Werthebach: Antifa heißt Terror

■ Der Innensenator schafft sich seine Kriminellen selbst. Für den CDU-Politiker ist der Begriff „Antifa“ nur ein Kampfbegriff, der Straftaten und Terror decken soll. Laut Polizeistatistik ist die Gewalt von links aber rückläufig

Antifaschistische Proteste gegen rechts sind für Innensenator Eckart Werthebach (CDU) ein Etikettenschwindel, genau wie einst der „Antifaschistische Schutzwall“ der DDR. „Antifa“ – das ist nach Auffassung des Senators ein Kampfbegriff der linken Szene. Er diene zur Rechtfertigung von Gewalt, Straftaten und „unzweifelhaft terroristischen Aktionen“.
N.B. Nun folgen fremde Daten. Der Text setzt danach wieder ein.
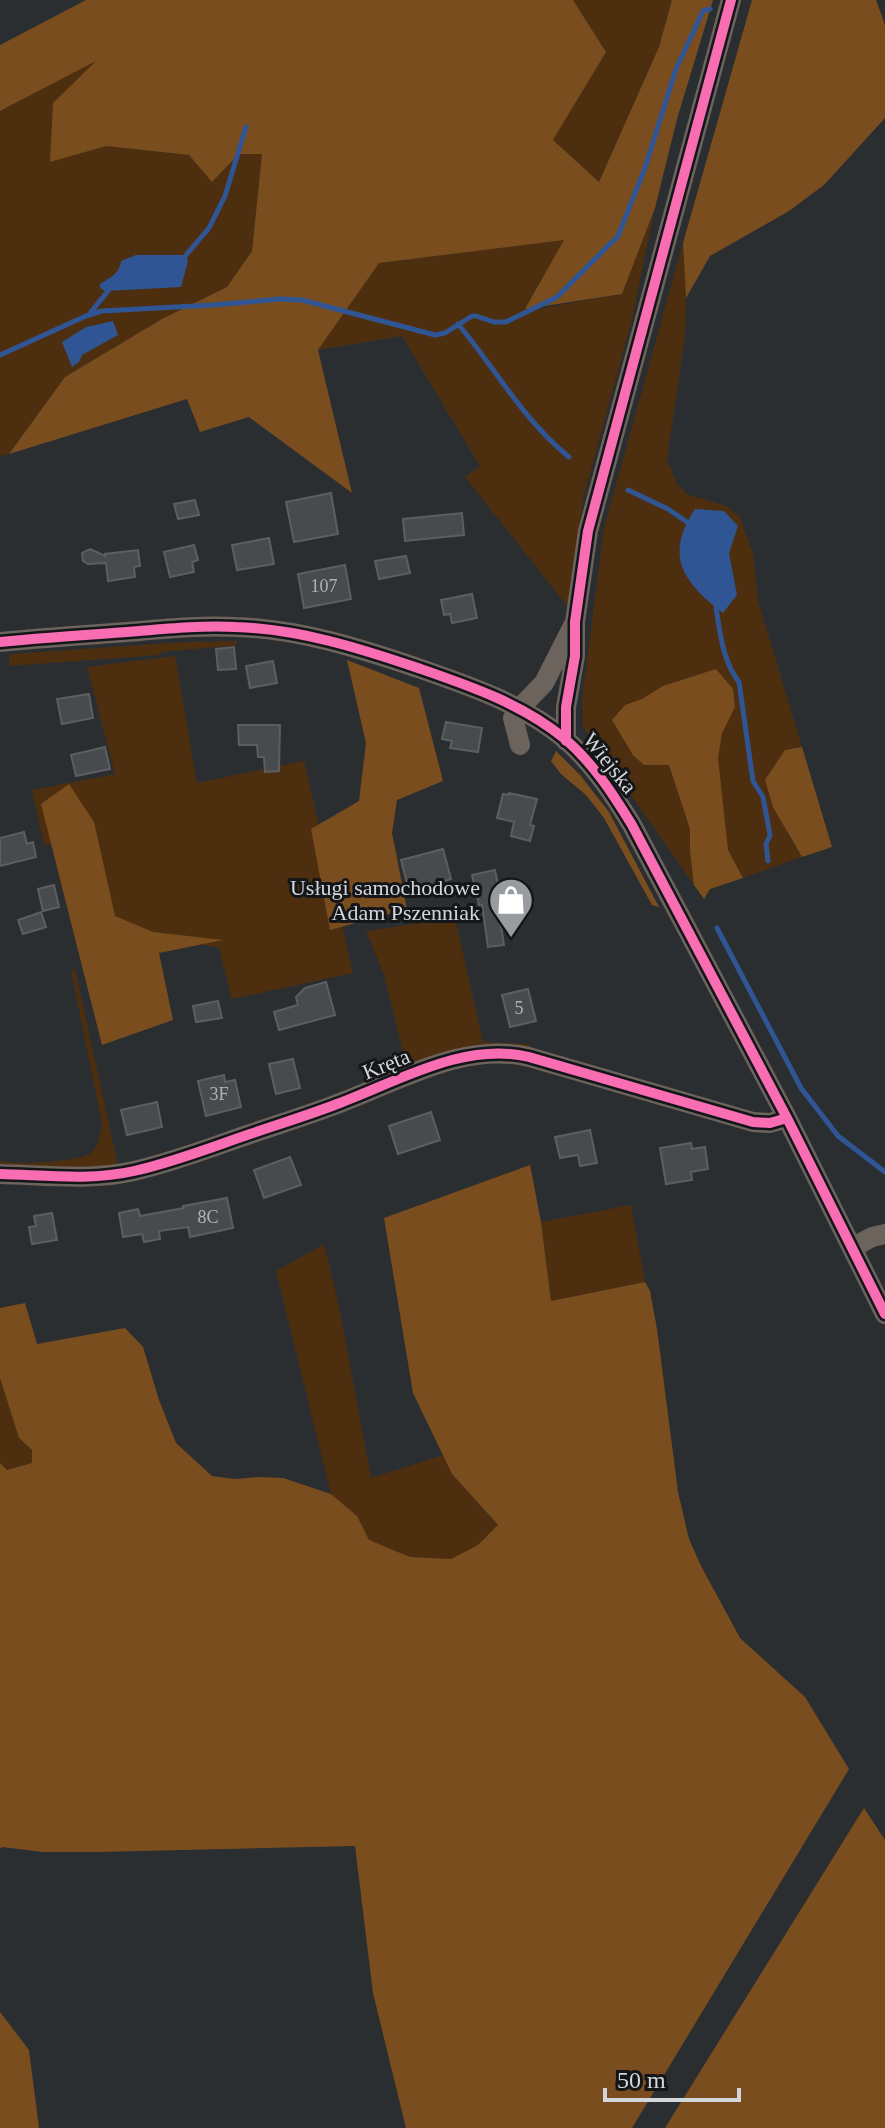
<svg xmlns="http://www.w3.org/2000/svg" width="885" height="2128" viewBox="0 0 885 2128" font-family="Georgia,serif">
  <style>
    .green { fill: #4d2f0f }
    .forest { fill: #7a4d1f }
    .water { fill: #305594 }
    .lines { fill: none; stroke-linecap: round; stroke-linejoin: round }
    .stream { stroke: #305594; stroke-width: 5 }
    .building { fill: #484b4d; stroke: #5c5e61; stroke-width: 2 }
    .minor { stroke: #6c635c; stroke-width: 20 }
    .cycleway-casing { stroke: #131518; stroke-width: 15 }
    .cycleway { stroke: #f96db3; stroke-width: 10 }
    .labels { text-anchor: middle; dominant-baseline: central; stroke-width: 6; stroke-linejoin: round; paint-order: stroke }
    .number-label { font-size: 18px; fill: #b0b3b7 }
    .street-label { font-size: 22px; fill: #d3d6da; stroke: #131518 }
    .poi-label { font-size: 22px; fill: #d3d6da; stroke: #131518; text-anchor: end }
  </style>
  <rect width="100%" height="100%" fill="#2b2e31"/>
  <path class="green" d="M573 0H672L659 47 599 182 553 140 606 52Z
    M99 59 106 146 189 155 212 182 239 154H262L252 251 227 287 162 319 65 377 9 454 0 456V111Z
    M655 208 631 323 583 499 569 608 465 477 480 466 402 336 318 350 379 263 565 240 527 311 622 294Z
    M683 243 686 298 685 335 667 459 677 484 687 494 726 506 740 517 753 554 758 601 802 747 785 750 787 833 802 857 710 889 704 899 583 727 582 700 604 528Z
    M237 641V645L161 652 160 655 9 666V656L12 654 184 642Z
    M175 656 197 783 304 761 353 973 232 999 219 948 162 937 110 923 88 840 44 845 32 790 115 774 87 667Z
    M455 918 483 1042 529 1044 530 1047 376 1083 370 1080 407 1067 384 975 366 931Z
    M75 969 119 1170 0 1169V1161C14 1165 80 1162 91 1153 99 1146 100 1133 102 1123L71 970Z
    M631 1205 645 1282 551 1301 541 1222Z
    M324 1244 338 1302 371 1478 443 1455 452 1474 498 1526 478 1545 451 1559 410 1557 368 1540 357 1516 331 1494 276 1271Z
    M0 1378 19 1438 32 1450V1463L7 1470 0 1463Z"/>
  <path class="forest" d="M86 0H573L606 52 553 140 599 182 659 47 672 0H713L677 119 655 208 622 294 525 309 564 240 379 263 318 350 352 493 249 417 200 432 187 399 9 454 65 377 162 319 227 287 252 251 262 154H239L212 182 189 155 106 146 50 162 53 103 96 61 0 111V45Z
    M752 0H876L885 25V118L824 185 789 211 710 256 686 298 683 243Z
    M347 660 419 688 443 781 397 800 392 833 407 909 330 930 311 829 359 801 366 743Z
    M716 669 733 689 735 707 722 733 718 758 728 850 743 878 710 889 704 899 694 885 690 851V829L669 765H644L633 755 612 720 625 705 642 699 663 686Z
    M802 747 832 847 802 857 773 807 765 780 785 750Z
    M556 751 580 775 609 812 659 907 652 905 604 818 586 795 561 774 551 761Z
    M69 784 94 822 115 916 153 932 223 940 159 953 173 1020 102 1045 41 804Z
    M530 1165 541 1222 551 1301 645 1282 650 1291 657 1329 678 1492 689 1539 701 1566 740 1638 805 1697 849 1769 632 2128H406L373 1993 355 1846 98 1852H43L2 1847 0 1849V1463L7 1470 32 1463V1450L19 1438 0 1378V1308L25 1303 37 1344 125 1328 143 1347 159 1400 176 1443 212 1476 234 1479 259 1477 283 1478 331 1494 357 1516 369 1540 410 1557 451 1559 478 1545 498 1525 452 1474 413 1393 384 1218Z
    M864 1808 885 1840V2128H665Z
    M0 2012 29 2050 39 2128H0Z"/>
  <path class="water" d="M136 255H186L188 261 181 287 105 291 100 288V284C110 278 120 273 121 261Z
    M113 321 118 335 82 355 79 362 72 367 62 342 86 327Z
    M695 509 724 511 738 526 729 553 737 595 723 613C683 582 664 556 695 509Z"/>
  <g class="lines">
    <path class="stream" d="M186 255 209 228 225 196 246 127
      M91 312 108 291
      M458 324C495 368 523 420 569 457
      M0 355 86 316 102 311 213 305 280 299 302 300 435 335 445 333 472 316H476L494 322H506L557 297 618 236 645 168 676 69 703 11 710 9
      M628 490 668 509 687 522
      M716 608C720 633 723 662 739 682L753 781 763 797 770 835 766 844 768 861
      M717 928 801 1088 838 1136 885 1172"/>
  </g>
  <path class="building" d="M331 493 338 534 294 542 286 502Z
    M195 500 199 515 178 519 174 504Z
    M462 513 464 535 405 541 403 519Z
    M269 538 274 564 237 570 232 545Z
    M194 545 198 560 192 562 194 572 170 577 164 552Z
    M90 549 105 556V554L138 550 140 566 134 567 135 577 108 581 106 563 88 564 83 561 82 553Z
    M406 556 410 573 379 579 375 561Z
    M345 565 351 599 304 608 298 574Z
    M472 594 477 618 452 623 450 614 444 615 441 600Z
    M234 647 236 669 218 670 216 649Z
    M273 661 277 683 250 688 246 666Z
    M89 694 93 718 62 724 57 699Z
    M446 722 482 728 478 752 450 748 452 741 442 739Z
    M238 725H280L279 771 265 772 264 757H258L257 745H239Z
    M105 747 110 769 76 776 71 755Z
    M509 793 537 799 530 825 534 826 530 841 511 836 514 822 497 818 503 794 509 795Z
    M24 832 27 844 33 842 36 857 0 866V838Z
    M443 849 451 879 409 891 401 860Z
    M495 870 501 900 497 901 504 945 488 947 482 905H479L472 875Z
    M54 885 59 907 43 911 38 889Z
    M41 912 46 927 23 934 18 920Z
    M326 982 335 1015 279 1030 274 1012 298 1005 296 997 305 988Z
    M528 989 536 1021 510 1027 502 995Z
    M218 1001 222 1018 196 1022 193 1006Z
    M293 1059 300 1088 276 1094 269 1064Z
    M224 1075 225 1082 235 1080 241 1107 206 1116 198 1081Z
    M157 1102 162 1127 127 1135 121 1110Z
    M431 1112 440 1140 398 1154 389 1126Z
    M590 1130 597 1163 580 1166 578 1155 560 1158 555 1137Z
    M691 1143 692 1149 705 1147 708 1169 691 1172 692 1180 666 1184 660 1148Z
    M290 1157 301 1185 264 1198 254 1170Z
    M227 1198 233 1228 190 1237 188 1227 159 1231 160 1239 144 1242 142 1234 123 1237 119 1213 138 1209 140 1216 184 1208 183 1206Z
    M52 1213 57 1240 32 1244 29 1227 36 1226 34 1216Z"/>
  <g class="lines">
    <path class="minor" d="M0 642C42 638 85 635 127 632 163 629 200 625 236 627 299 629 359 648 418 668 470 686 523 704 565 739 593 763 613 794 632 825L787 1118 885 1314
      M566 741V707L575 656V622L588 531 731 0
      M520 745 513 718 519 709 544 683 573 626
      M0 1174C44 1175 91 1181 134 1171 174 1162 212 1147 250 1134 279 1124 309 1115 337 1104 397 1082 464 1041 529 1057L753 1122 770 1123 787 1118
      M852 1248 872 1237 885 1234"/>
    <g class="cycleway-casing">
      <path id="cycleway" d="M0 642C42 638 85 635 127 632 163 629 200 625 236 627 299 629 359 648 418 668 470 686 523 704 565 739 593 763 613 794 632 825L787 1118 885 1314
        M566 741V707L575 656V622L588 531 731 0
        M0 1174C44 1175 91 1181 134 1171 174 1162 212 1147 250 1134 279 1124 309 1115 337 1104 397 1082 464 1041 529 1057L753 1122 770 1123 787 1118"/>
    </g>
    <use href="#cycleway" class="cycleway"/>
  </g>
  <defs>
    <g id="shop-pin" transform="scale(2.3)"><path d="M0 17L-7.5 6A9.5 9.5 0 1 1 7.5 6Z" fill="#989b9f" stroke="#131518"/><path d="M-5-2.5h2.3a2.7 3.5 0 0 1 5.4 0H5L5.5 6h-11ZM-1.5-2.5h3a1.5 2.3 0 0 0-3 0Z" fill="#fff"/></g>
  </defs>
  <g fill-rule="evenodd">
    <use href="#shop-pin" x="511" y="900"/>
  </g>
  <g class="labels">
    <g class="number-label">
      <text x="324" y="586">107</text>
      <text x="519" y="1008">5</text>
      <text x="219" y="1094">3F</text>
      <text x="208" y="1217">8C</text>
    </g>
    <g class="street-label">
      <text transform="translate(610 763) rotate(51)">Wiejska</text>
      <text transform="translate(386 1064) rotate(-22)">Kręta</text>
    </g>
    <g class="poi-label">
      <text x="480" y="887">Usługi samochodowe<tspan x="480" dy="25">Adam Pszenniak</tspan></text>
    </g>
  </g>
  <path d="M605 2088v12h134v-12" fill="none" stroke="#d3d6da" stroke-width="4"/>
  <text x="617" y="2088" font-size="24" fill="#d3d6da" stroke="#131518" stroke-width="6" paint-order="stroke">50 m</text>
</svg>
Deswegen gilt beim Verfassungsschutz die Zahl jener Mitarbeiter, die sich mit dem Thema befassen, als Geheimnis. Nicht aber die Erkenntnisse der Behörde. Gestern stellte Werthebach zusammen mit dem Chef des Verfassungschutzes, Eduard Vermander, eine Broschüre vor, die sich mit „Antifaschismus als Deckmantel für Gewalt“ befasst. Tenor: Linke nutzen unter dem Schlagwort Antifaschismus „jede sich bietende Gelegenheit zur körperlichen Auseinandersetzung“. Anlass: der 67. Jahrestag der Verordnung „zum Schutz von Volk und Staat“, mit der die Nazis die Verfassung der Weimarer Republik außer Kraft setzten und zur Hatz auf Kommunisten bliesen.

Antifagruppen seien trotz ihrer Militanz als Bündnispartner anerkannt, so Werthebach. Weil sie ihre „demokratiefeindliche Zielsetzung“ und „ihre kriminelle Handlungsweise“ durch die Gegnerschaft zur Neonazi-Szene verdecken würden. Als mitgliederstärkste und aktivste Gruppe gilt dem Innensenator dabei die „Antifaschistische Aktion Berlin“ (AAB).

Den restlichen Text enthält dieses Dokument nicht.